Lower extremity ulceration is debilitating and has a significant economic impact.1 The prevalence of lower extremity ulceration is 0.18% to 2%, with a majority (up to 72%) caused by chronic venous disease (CVD)2 The burden of CVD treatment in the United States is enormous, with an estimated annual cost of over $318 billion per year.3
Various types of lower extremity ulcers exist, including venous, arterial, neuropathic, lymphatic, malignant, infectious, medication-induced, and inflammatory1; therefore, clinical history and physical examination are necessary to distinguish them. Venous ulcers, although more common, are often mistaken for arterial ulcers, which range from 10% to 30% of all lower extremity ulcerations.4 Arterial ulcers are typically more painful; affect the toes, heel, malleoli, or anterior shin4; and are caused by arterial insufficiency. The main mechanisms of venous ulcers are reflux, venous outflow obstruction, or a combination of both5 and are predominantly found within the gaiter area above the medial malleolus.2 However, in some subsets of patients, both arterial and venous disease coexist, and they develop ulcerations from mixed etiologies.2 In these cases, the dominant disease process must be teased out and treated first.

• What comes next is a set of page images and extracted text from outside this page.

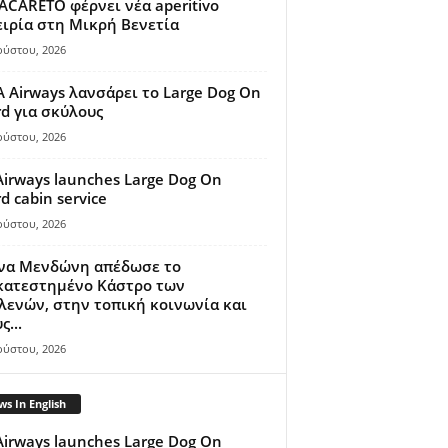
ACARETO φέρνει νέα aperitivo
ιρία στη Μικρή Βενετία
ούστου, 2026
A Airways λανσάρει το Large Dog On
d για σκύλους
ούστου, 2026
Airways launches Large Dog On
d cabin service
ούστου, 2026
ίνα Μενδώνη απέδωσε το
κατεστημένο Κάστρο των
ενών, στην τοπική κοινωνία και
ς...
ούστου, 2026
s In English
Airways launches Large Dog On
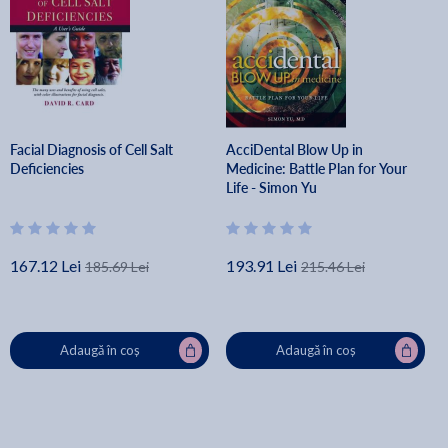
Facial Diagnosis of Cell Salt
AcciDental Blow Up in
Deficiencies
Medicine: Battle Plan for Your
Life - Simon Yu
167.12 Lei
193.91 Lei
185.69 Lei
215.46 Lei
Adaugă în coș
Adaugă în coș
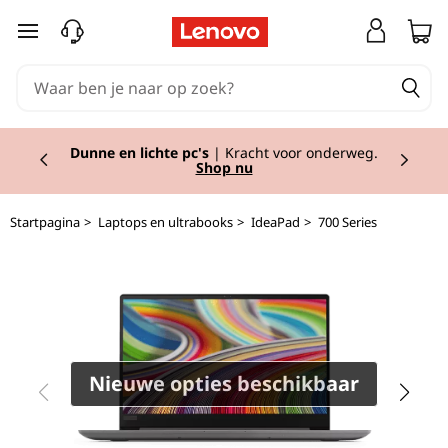
I
Ga naar de hoofdinhoud
d
e
Currently displaying item 2 of 2
a
Dunne en lichte pc's
| Kracht voor onderweg.
Shop nu
P
Startpagina
>
Laptops en ultrabooks
>
IdeaPad
>
700 Series
a
d
7
2
Nieuwe opties beschikbaar
0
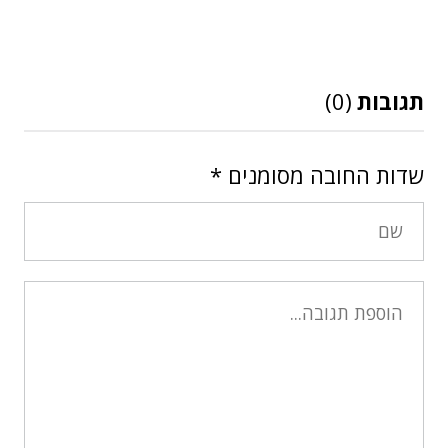
תגובות
(0)
שדות החובה מסומנים
*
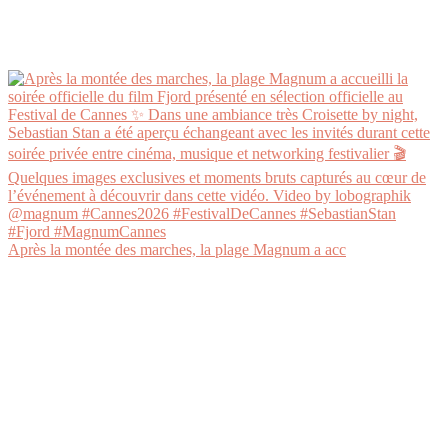
Après la montée des marches, la plage Magnum a acc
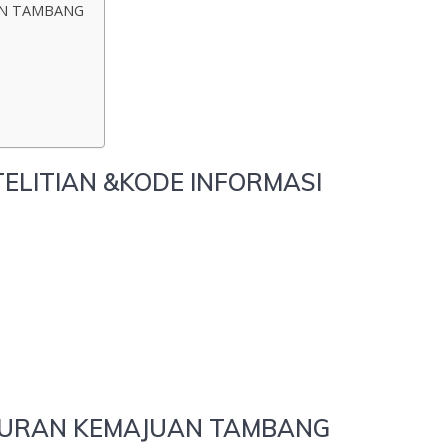
AN TAMBANG
ELITIAN &KODE INFORMASI
KURAN KEMAJUAN TAMBANG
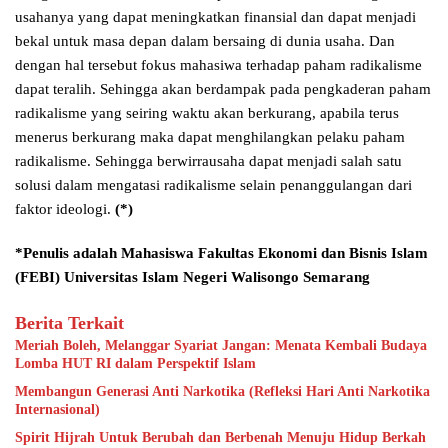
usahanya yang dapat meningkatkan finansial dan dapat menjadi
bekal untuk masa depan dalam bersaing di dunia usaha. Dan
dengan hal tersebut fokus mahasiwa terhadap paham radikalisme
dapat teralih. Sehingga akan berdampak pada pengkaderan paham
radikalisme yang seiring waktu akan berkurang, apabila terus
menerus berkurang maka dapat menghilangkan pelaku paham
radikalisme. Sehingga berwirrausaha dapat menjadi salah satu
solusi dalam mengatasi radikalisme selain penanggulangan dari
faktor ideologi.
(*)
*Penulis adalah Mahasiswa Fakultas Ekonomi dan Bisnis Islam
(FEBI) Universitas Islam Negeri Walisongo Semarang
Berita Terkait
Meriah Boleh, Melanggar Syariat Jangan: Menata Kembali Budaya
Lomba HUT RI dalam Perspektif Islam
Membangun Generasi Anti Narkotika (Refleksi Hari Anti Narkotika
Internasional)
Spirit Hijrah Untuk Berubah dan Berbenah Menuju Hidup Berkah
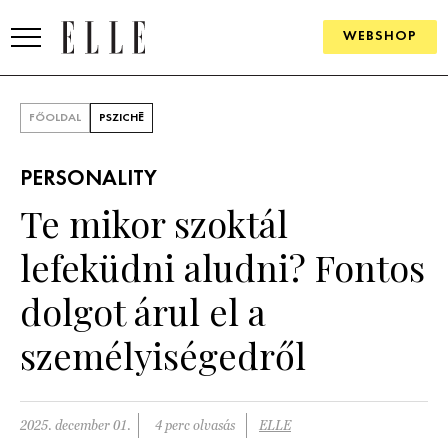
WEBSHOP
DIVAT
FŐOLDAL
PSZICHÉ
ELLE DIGITAL
PERSONALITY
GOURMET AWARDS
Te mikor szoktál
SZÉPSÉG
lefeküdni aludni? Fontos
KULTÚRA
dolgot árul el a
PSZICHÉ
személyiségedről
ÉLETMÓD
2025. december 01.
4 perc olvasás
ELLE
PÁRKAPCSOLAT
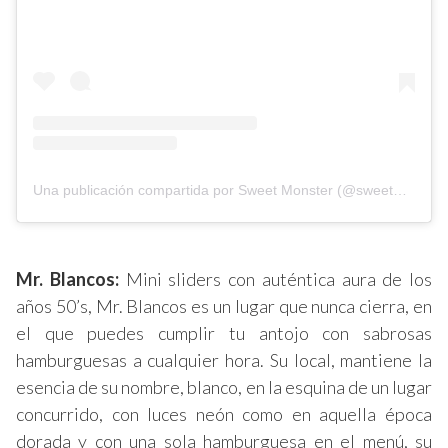
Una publicación compartida por Sweet Monster (@sweetmonstermx)
Mr. Blancos:
Mini sliders con auténtica aura de los
años 50’s, Mr. Blancos es un lugar que nunca cierra, en
el que puedes cumplir tu antojo con sabrosas
hamburguesas a cualquier hora. Su local, mantiene la
esencia de su nombre, blanco, en la esquina de un lugar
concurrido, con luces neón como en aquella época
dorada y con una sola hamburguesa en el menú, su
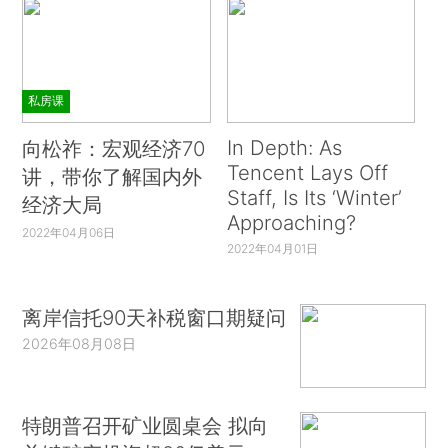
私房课
In Depth: As
向松祚：宏观经济70
Tencent Lays Off
讲，带你了解国内外
Staff, Is Its ‘Winter’
经济大局
Approaching?
2022年04月06日
2022年04月01日
离岸信托90天补税窗口期疑问
2026年08月08日
特朗普召开矿业圆桌会 拟向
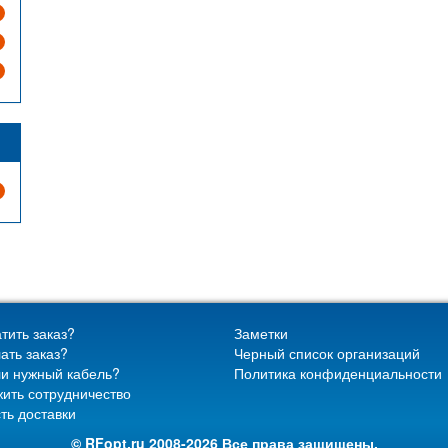
тить заказ?
Заметки
ать заказ?
Черный список организаций
и нужный кабель?
Политика конфиденциальности
ить сотрудничество
ть доставки
© RFopt.ru 2008-2026 Все права защищены.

Clinical history and physical examination are critical in diagnosis, including comorbid conditions, history of arterial or venous disease, prothrombotic states, quality of symptoms, and location of the ulcer. Noninvasive diagnostic tests of choice include ABI for diagnosis of peripheral arterial occlusive disease4 and duplex ultrasound for venous reflux or thrombosis.6
The mainstay of treatment for arterial insufficiency is revascularization via endovascular techniques or surgical bypass,7 while that of CVD includes compression stockings, endovenous ablation, ambulatory phlebectomy, or surgical stripping.8 Endovenous ablation, via laser or radiofrequency, causes direct thermal injury to the vein wall, resulting in destruction of the endothelium, collagen denaturation of the media, and fibrotic and thrombotic occlusion of the vein,8 and has become the most popular invasive approach for treatment of chronic venous insufficiency.
Coexistence of arterial and venous disease is estimated to be present in up to 26% of patients with lower extremity ulcerations.9 The treatment of these mixed ulcers is optimally achieved by following an algorithm that involves assessment of the wound and degree of arterial and venous insufficiency. While there is no consensus on treatment of these mixed ulcers, the algorithm proposed by Hedayati et al is a popular approach (Figure 10).10
In summary, mixed arterial and venous ulcerations are not uncommon and require a full arterial and venous duplex evaluation in developing a treatment plan. In patients with mixed arterial and venous disease, revascularization is recommended in a staged fashion. Patients with an ABI > 0.7 should undergo wound care and compression therapy for venous disease, patients with an ABI < 0.7 should be considered for revascularization via an endovascular or open bypass procedure to enhance ulcer healing, and patients with an ABI < 0.5 may need earlier arterial intervention to allow for aggressive compression therapy.10 After arterial intervention, standard wound care and compression therapy remain crucial to wound healing and the prevention of ulcer recurrence.